Mais si ça n’était pas vrai, pourquoi est-ce que tu m’as menti ? Pourquoi est-ce que tu as inventé cette histoire à l’eau de rose, ce canon abandonné dans le vent, à la porte de ta cuisine, ce bébé enveloppé dans des chiffons à fleurs, cette petite fille tombée du ciel. Est-ce que c’était donc si terrible, si horrible, cette table où tu avais compté les billets de banque, un par un, tout craquants et tout neufs, comme quand on achète un cheval ou une vache, ou une auto, et qu’on veut aller plus vite, forcer la décision du vendeur, le séduire avec la vue de l’argent sur la table.
« Tu te souviens ? » Mais je ne savais plus de quoi il fallait se souvenir. Il y avait tant de choses, et peut-être qu’aucune n’était vraiment vraie.

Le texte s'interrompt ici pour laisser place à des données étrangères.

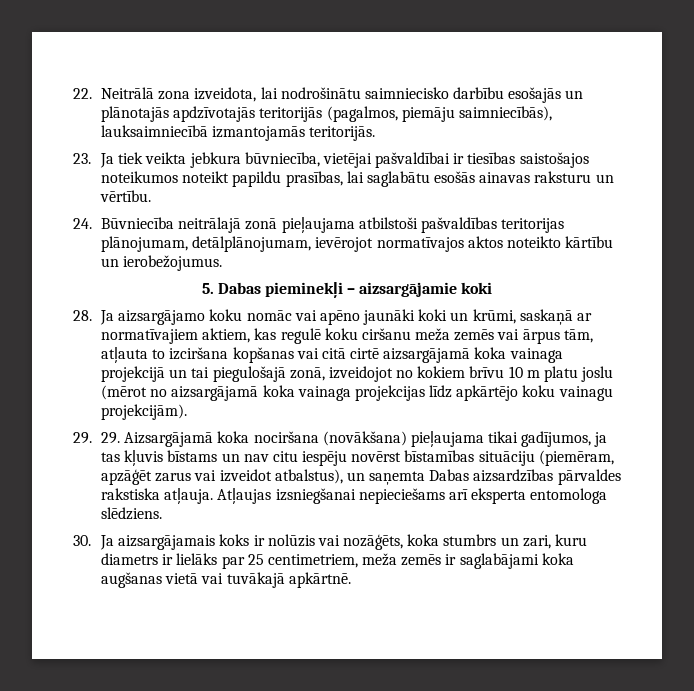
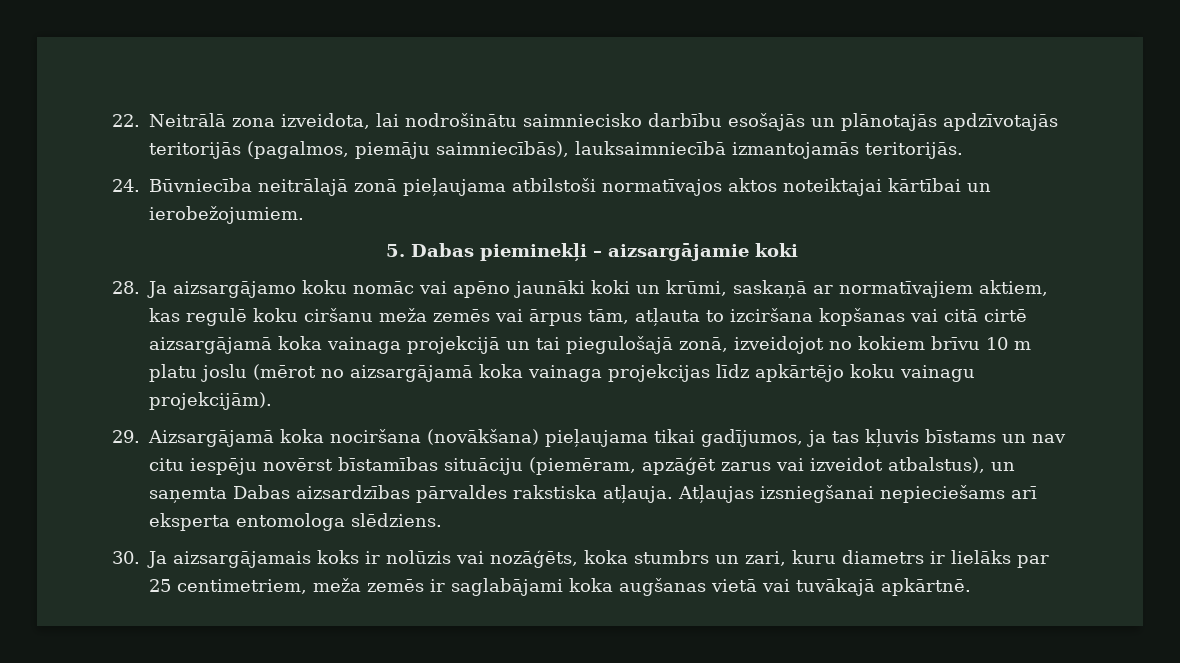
[73,152,589,168] [101,171,614,187] [100,190,152,202] // 23. Ja tiek veikta jebkura būvniecība, vietējai pašvaldībai ir tiesības saistošajos noteikumos noteikt papildu prasības, lai saglabātu esošās ainavas raksturu un vērtību. -> (963, 150) none
[420,217,565,233] [101,236,614,252] [101,255,223,271] pašvaldības teritorijas plānojumam, detālplānojumam, ievērojot normatīvajos aktos noteikto kārtību un ierobežojumus. -> [602,178,991,196] [149,206,304,224] normatīvajos aktos noteiktajai kārtībai un ierobežojumiem.
[101,432,121,444] 29. -> (140, 436) none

Je suis partie. Je suis allée jusqu’à la maison de Monsieur Herschel, en haut de la colline des Baumettes, je me suis assise sur les marches de l’escalier. J’aimais bien ce jardin. La maison s’appelle la Roseraie, mais le Colonel dit toujours qu’on devrait bien l’appeler la maison des acanthes, parce qu’il y en a tellement, et si belles, avec leurs tiges bien droites au-dessus des feuilles en plateau, et toutes ces fleurs épineuses blanches et mauves comme des fleurs de chardon.

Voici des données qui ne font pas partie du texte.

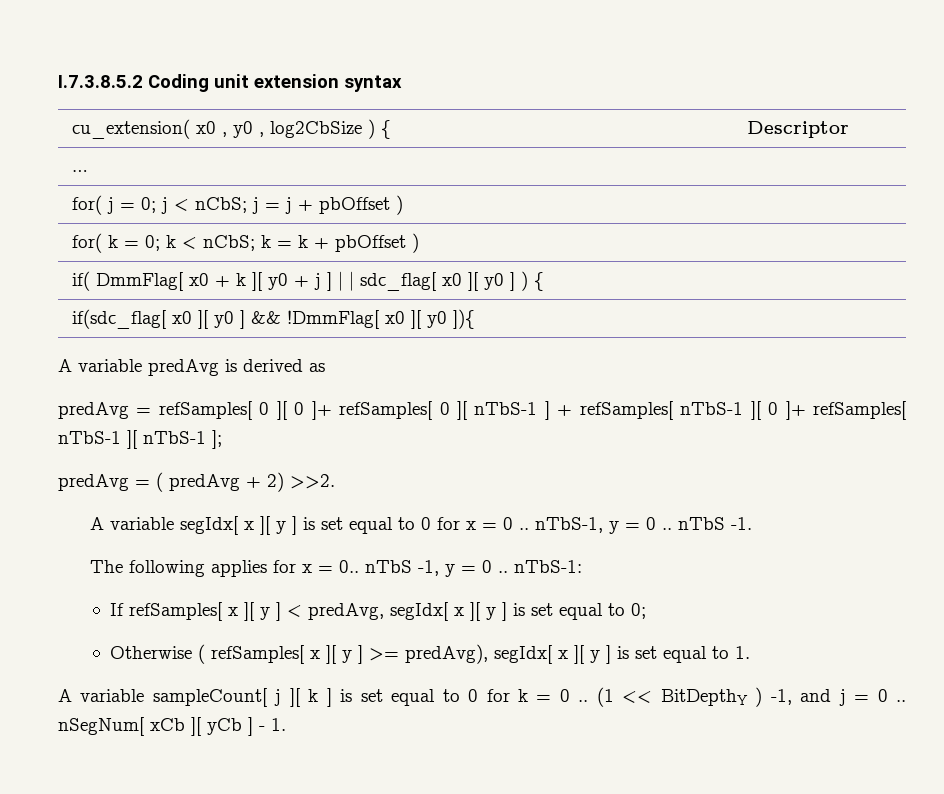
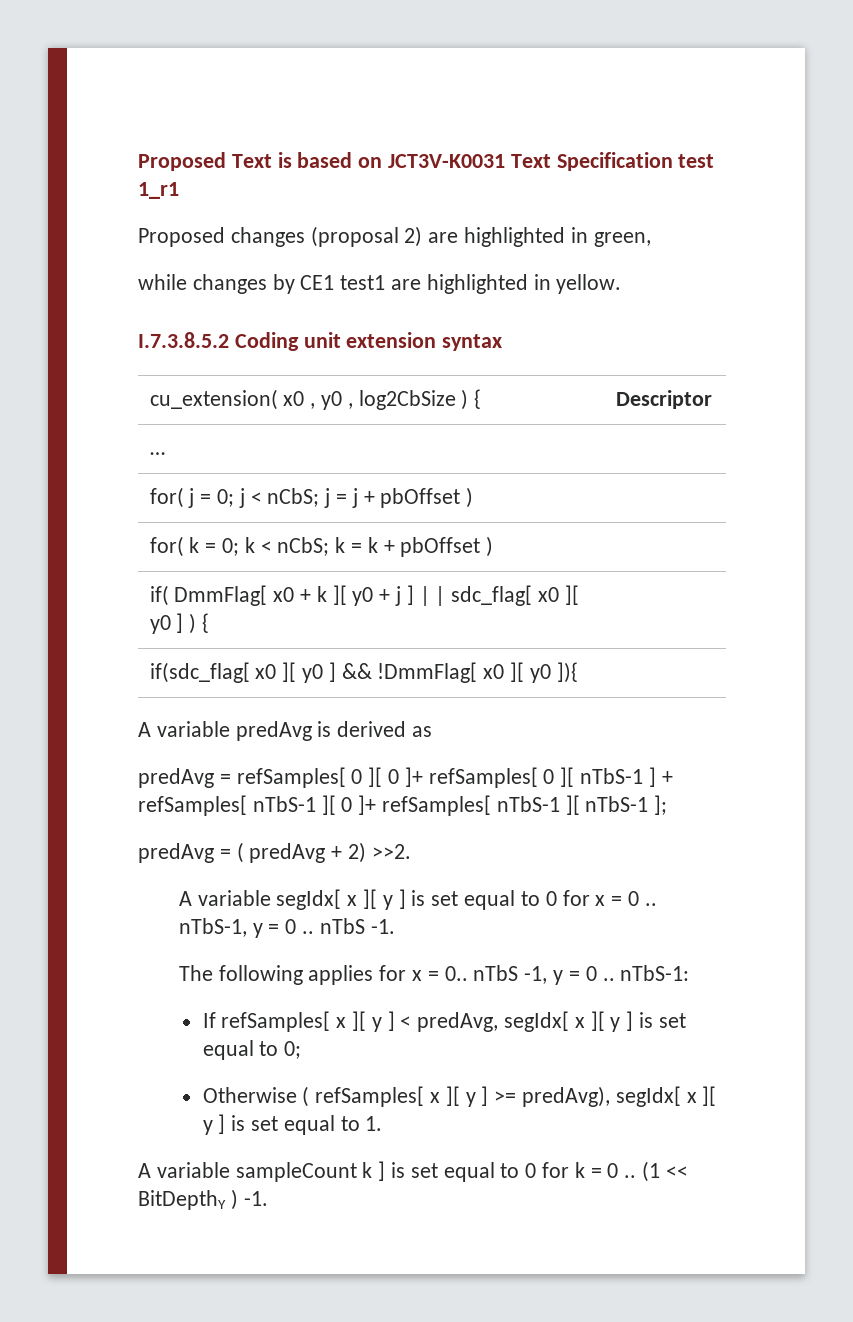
(58, 81) none -> [138,152,715,171] [138,182,179,199] [138,226,651,247] [138,274,622,294] Proposed Text is based on JCT3V-K0031 Text Specification test 1_r1 // Proposed changes (proposal 2) are highlighted in green, // while changes by CE1 test1 are highlighted in yellow. //
[152,688,300,707] sampleCount[ j ][ -> [235,1162,357,1182] sampleCount
[770,689,906,706] [58,717,286,736] -1, and j = 0 .. nSegNum[ xCb ][ yCb ] - 1. -> [243,1191,268,1206] -1.

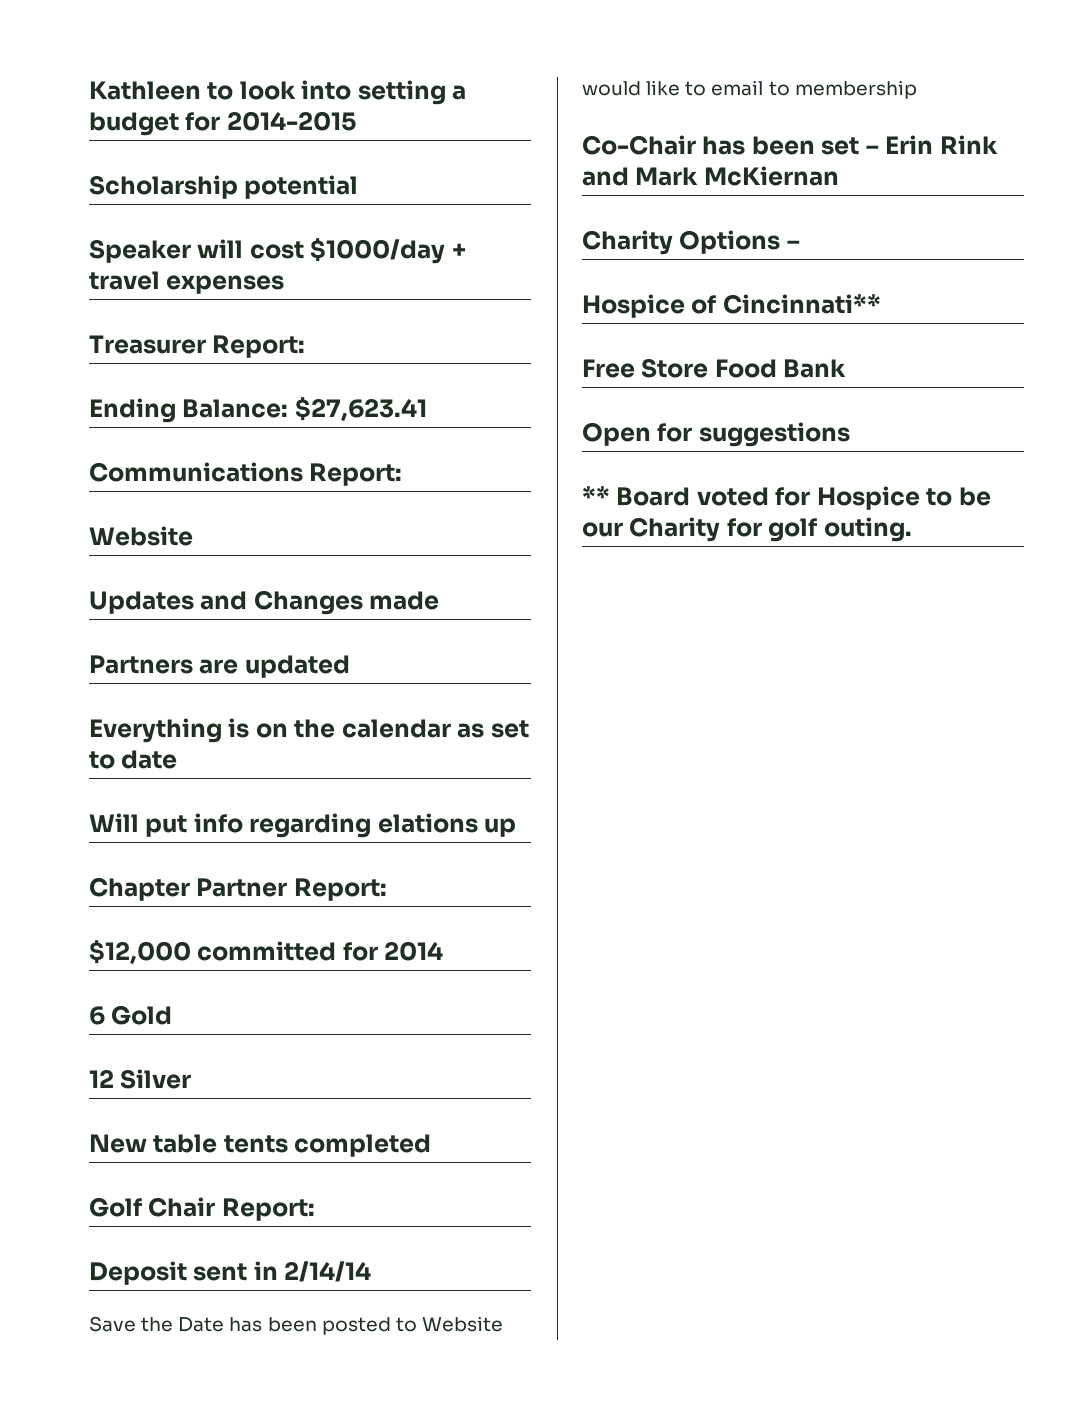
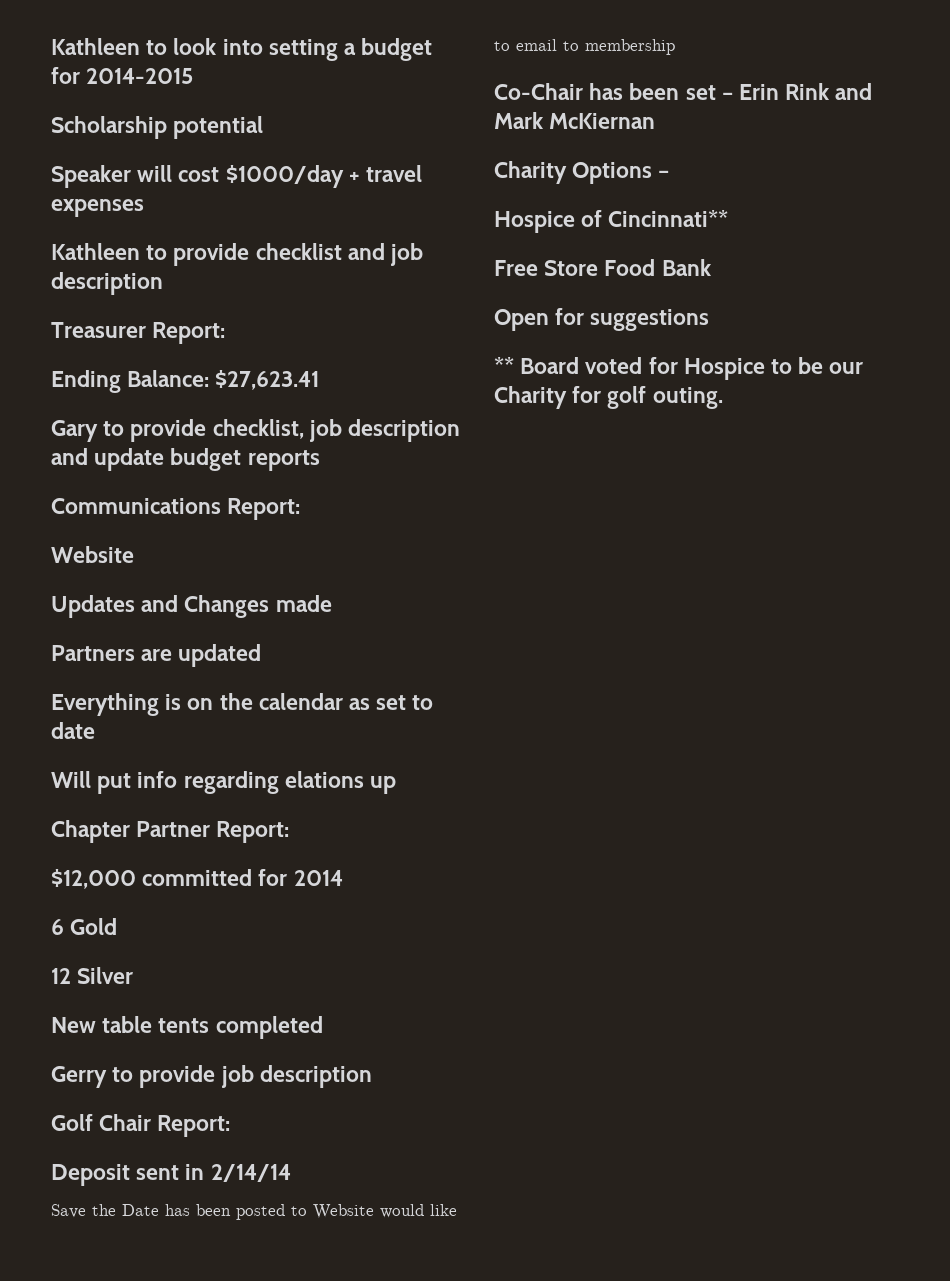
(285, 284) none -> [51,243,424,266] [51,272,163,295] // Kathleen to provide checklist and job description
(427, 409) none -> [51,419,461,442] [51,448,320,471] // Gary to provide checklist, job description and update budget reports
(432, 1145) none -> [51,1065,372,1088] // Gerry to provide job description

L’année où on a quitté Nightingale, c’était à la fin de l’été, je m’en souviens bien. Au printemps, il y avait tant de fleurs d’anthurium dans les serres. Tous les cartons étaient prêts dans les hangars, avec le dessin du rossignol fait par Amie. Monsieur Herschel allait à chaque instant voir les fleurs coupées, il vérifiait les emballages dans le papier de soie. On attendait son ami Monsieur Buisson. Il devait venir avec son camion pour emporter les fleurs jusqu’à l’aéroport. Il avait passé un accord avec une compagnie d’avions-cargos. Les fleurs avaient leur place pour Paris, pour Bruxelles, pour Francfort. C’était la première fois. Bientôt il y aurait des cartons avec le dessin d’Amie dans toutes les boutiques de fleuristes du monde. Je serais l’ambassadrice des fleurs, j’irais partout pour en parler. Avec Amie, nous irions dans les beaux hôtels, dans les restaurants. Les fleurs ouvriraient leurs calices couleur de corail dans les plus belles maisons du monde.
Mais Monsieur Buisson n’est pas venu avec son camion, ni ce jour-là, ni les autres jours. Le Colonel a téléphoné, il a cherché d’autres camions, il a pris sa voiture avec une dizaine de cartons sur la banquette arrière. Il n’a rien trouvé. Il n’y avait pas d’avion-cargo réservé. Tout était faux, inventé. Monsieur Buisson était parti avec la provision que lui avait donnée le Colonel. C’était un traître. Il avait vendu tout ce qu’il possédait, et il avait levé le camp. Les fleurs sont mortes dans leurs cartons, comme dans de petits cercueils. Celles qui n’avaient pas été coupées ont flétri sur leurs tiges, parce qu’il faisait trop chaud dans les serres. Alors le Colonel a fait un grand tas avec les fleurs et les cartons, et il a tout brûlé. Ça a fait une grande fumée grise qui sentait mauvais, comme quand les champs de blé brûlaient, à cause des pinces à linge des insurgés. C’était plus que jamais l’été des incendiaires.